Wij vragen nog steeds om de kabinetsreactie. Dat is dus wel belangrijk.

De voorzitter:

Het is belangrijk, maar is het ook een voorwaarde om daarna dan het debat te hebben?

De heer Chris Simons (VVD):

Dat is een voorwaarde voor het debat.

De voorzitter:

Oké.

De heer Sneller (D66):

Ik kijk uit naar het debat, maar geen steun voor dit verzoek.

De heer Van Haga (Groep Van Haga):

Steun namens Belang van Nederland en Forum voor Democratie.

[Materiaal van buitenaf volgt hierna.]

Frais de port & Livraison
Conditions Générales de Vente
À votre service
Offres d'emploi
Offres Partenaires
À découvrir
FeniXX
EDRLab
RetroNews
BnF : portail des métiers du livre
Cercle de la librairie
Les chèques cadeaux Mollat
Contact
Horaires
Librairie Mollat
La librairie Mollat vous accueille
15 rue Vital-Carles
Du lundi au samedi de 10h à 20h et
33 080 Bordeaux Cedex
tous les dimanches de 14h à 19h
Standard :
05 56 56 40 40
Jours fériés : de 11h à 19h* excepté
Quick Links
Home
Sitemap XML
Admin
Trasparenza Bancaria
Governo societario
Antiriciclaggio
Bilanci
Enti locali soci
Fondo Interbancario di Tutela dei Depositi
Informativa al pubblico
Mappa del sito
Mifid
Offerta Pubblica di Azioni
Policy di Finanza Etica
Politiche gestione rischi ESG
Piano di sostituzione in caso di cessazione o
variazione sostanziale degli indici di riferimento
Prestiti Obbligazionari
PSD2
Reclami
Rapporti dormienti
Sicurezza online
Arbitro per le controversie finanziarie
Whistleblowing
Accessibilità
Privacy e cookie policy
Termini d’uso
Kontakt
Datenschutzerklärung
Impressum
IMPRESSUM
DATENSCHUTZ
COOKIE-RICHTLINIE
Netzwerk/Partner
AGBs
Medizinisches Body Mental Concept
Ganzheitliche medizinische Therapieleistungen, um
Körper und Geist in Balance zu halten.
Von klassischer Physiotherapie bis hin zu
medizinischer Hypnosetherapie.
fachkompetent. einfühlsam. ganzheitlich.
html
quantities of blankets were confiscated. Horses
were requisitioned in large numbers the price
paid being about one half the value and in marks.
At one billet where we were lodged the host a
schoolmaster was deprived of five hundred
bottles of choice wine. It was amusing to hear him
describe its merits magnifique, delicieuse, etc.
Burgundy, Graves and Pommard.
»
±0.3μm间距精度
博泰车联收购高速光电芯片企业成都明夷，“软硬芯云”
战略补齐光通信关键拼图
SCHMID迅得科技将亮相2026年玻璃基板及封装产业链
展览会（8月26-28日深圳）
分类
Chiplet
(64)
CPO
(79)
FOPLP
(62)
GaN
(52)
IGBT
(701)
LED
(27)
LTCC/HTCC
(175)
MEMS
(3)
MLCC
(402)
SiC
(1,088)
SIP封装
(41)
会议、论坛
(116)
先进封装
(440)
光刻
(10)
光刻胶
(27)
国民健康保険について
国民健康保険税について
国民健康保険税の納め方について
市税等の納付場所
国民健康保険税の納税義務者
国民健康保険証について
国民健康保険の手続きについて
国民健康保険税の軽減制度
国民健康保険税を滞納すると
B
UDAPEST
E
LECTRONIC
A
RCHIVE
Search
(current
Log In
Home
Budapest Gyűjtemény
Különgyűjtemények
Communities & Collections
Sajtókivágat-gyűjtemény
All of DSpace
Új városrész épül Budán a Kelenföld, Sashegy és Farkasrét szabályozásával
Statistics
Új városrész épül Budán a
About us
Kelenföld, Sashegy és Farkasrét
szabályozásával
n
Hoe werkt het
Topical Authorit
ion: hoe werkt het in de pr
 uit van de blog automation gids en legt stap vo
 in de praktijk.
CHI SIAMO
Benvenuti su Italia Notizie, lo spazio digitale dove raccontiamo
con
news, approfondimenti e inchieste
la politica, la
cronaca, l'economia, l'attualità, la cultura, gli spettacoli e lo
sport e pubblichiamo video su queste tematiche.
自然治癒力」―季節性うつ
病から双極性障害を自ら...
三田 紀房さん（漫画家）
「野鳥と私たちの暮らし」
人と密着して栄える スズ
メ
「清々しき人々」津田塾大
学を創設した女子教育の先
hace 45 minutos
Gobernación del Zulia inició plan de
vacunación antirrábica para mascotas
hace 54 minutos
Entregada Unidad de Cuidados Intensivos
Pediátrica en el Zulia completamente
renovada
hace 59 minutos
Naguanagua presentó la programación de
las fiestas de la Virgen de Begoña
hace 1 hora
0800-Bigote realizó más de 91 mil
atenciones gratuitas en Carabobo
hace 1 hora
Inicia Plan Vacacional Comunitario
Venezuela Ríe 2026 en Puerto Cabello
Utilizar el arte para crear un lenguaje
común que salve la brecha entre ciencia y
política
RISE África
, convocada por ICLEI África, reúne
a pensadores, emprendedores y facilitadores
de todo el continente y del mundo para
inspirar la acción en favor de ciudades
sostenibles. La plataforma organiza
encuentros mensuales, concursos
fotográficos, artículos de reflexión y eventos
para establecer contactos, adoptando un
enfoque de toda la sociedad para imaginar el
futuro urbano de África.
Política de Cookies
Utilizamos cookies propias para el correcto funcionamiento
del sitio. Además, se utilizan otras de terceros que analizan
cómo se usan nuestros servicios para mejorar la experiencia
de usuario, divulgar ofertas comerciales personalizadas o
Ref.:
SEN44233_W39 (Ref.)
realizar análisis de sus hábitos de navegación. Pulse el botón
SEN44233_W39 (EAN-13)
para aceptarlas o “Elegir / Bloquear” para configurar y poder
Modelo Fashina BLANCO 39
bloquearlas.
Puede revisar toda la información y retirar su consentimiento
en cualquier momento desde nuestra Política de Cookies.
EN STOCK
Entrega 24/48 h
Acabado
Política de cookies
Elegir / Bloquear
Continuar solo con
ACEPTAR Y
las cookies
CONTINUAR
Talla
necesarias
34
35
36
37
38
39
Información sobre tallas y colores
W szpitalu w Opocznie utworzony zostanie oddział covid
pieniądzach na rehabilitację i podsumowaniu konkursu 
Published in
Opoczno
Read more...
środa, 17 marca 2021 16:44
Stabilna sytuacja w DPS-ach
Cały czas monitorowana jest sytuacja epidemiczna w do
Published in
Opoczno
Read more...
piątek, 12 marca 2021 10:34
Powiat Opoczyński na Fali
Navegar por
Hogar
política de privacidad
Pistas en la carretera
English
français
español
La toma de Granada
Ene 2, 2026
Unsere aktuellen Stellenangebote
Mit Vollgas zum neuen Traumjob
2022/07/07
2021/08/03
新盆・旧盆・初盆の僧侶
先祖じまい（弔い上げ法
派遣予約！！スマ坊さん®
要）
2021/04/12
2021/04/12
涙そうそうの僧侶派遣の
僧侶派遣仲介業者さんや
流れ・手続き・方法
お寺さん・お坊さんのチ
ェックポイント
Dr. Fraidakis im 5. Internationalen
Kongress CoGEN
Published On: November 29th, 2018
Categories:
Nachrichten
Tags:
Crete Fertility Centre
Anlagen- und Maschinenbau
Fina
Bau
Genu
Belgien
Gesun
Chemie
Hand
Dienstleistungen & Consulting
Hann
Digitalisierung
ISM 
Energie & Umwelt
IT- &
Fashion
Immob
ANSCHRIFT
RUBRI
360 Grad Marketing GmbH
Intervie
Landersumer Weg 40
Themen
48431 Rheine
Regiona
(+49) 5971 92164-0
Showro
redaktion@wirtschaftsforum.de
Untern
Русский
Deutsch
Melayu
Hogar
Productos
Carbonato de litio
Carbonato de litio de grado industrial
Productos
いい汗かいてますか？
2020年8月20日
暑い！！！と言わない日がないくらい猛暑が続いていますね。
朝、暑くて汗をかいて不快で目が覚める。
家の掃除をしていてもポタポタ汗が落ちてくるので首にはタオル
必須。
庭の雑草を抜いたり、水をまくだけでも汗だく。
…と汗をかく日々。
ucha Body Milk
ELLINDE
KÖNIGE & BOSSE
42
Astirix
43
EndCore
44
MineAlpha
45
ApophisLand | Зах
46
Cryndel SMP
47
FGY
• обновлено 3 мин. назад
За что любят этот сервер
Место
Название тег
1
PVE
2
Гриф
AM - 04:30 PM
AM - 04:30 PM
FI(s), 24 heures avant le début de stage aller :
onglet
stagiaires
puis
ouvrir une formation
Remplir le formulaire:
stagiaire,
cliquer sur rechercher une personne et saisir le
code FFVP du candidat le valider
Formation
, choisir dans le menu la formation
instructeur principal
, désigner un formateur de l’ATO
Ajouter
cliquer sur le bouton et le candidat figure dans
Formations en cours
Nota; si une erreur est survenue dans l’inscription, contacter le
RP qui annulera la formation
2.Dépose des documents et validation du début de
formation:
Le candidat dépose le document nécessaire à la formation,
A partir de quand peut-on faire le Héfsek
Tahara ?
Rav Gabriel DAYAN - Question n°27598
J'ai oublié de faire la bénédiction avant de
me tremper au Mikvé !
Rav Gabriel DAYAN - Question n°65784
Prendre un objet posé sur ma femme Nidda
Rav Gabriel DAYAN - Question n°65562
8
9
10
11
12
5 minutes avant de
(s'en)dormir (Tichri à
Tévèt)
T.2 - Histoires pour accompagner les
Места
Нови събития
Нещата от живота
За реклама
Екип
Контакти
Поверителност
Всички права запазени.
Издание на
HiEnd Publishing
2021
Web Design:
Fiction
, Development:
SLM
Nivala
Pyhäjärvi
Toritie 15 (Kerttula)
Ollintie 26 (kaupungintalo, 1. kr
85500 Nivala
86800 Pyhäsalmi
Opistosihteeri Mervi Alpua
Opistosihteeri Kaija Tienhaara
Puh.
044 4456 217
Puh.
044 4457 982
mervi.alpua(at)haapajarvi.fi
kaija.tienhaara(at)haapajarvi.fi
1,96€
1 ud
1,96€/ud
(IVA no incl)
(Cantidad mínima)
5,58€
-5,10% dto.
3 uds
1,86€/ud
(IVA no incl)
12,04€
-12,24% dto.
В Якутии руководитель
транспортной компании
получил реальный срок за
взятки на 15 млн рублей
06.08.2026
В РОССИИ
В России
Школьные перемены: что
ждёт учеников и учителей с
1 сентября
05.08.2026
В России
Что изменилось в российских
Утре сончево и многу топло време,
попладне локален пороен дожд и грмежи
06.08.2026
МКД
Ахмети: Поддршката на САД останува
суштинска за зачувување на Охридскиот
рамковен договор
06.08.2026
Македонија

De heer Van der Lee (GroenLinks):

Ik denk dat zeggenschap over publieke voorzieningen een belangrijk onderwerp is in de verkiezingen. Op 22 november kunnen mensen kiezen. Ik denk dat een Kamerdebat echt pas zin als er ook een kabinetsstandpunt ligt. Daar zouden wij dus graag op willen wachten.

De voorzitter:

Dank u wel, er is een meerderheid voor dit debat, maar dan wel na ommekomst van de reactie van het kabinet. Wij gaan in ieder geval wel even vragen wanneer die er aankomt. Daarna is er een meerderheid voor het debat.

Mevrouw Marijnissen (SP):

Ja, want daar wachten we inmiddels een jaar op en die staat in principe gepland voor het commissiedebat van 4 oktober. Als het kabinet zich aan de eigen beloftes houdt, dan zouden we die reactie per ommegaande tegemoet moeten zien. Dit duurt nu al een jaar. Maar ik zou echt wel willen zeggen: we kunnen allemaal wel dit soort oproepen doen in de media, maar dit voelt toch ook wel een beetje leeg, als ik dat hier zo mag zeggen, voorzitter. Dit is een fundamenteel hoofdlijnendebat. Het gaat over nogal wat. Het staat nu al een jaar op de lijst. Laten we er dan ook voor zorgen dat we hier in de Tweede Kamer laten zien hoe dat moet.

De voorzitter:

We gaan in ieder geval ook vragen wanneer die reactie er aankomt. Dat laten we de Kamer dan ook weten. Dank u wel, mevrouw Marijnissen.

Daarmee zijn we aan het einde gekomen van deze regeling van werkzaamheden. Ik schors de vergadering voor een enkel moment en daarna wordt er gestart met het tweeminutendebat Mestbeleid.

De vergadering wordt enkele ogenblikken geschorst.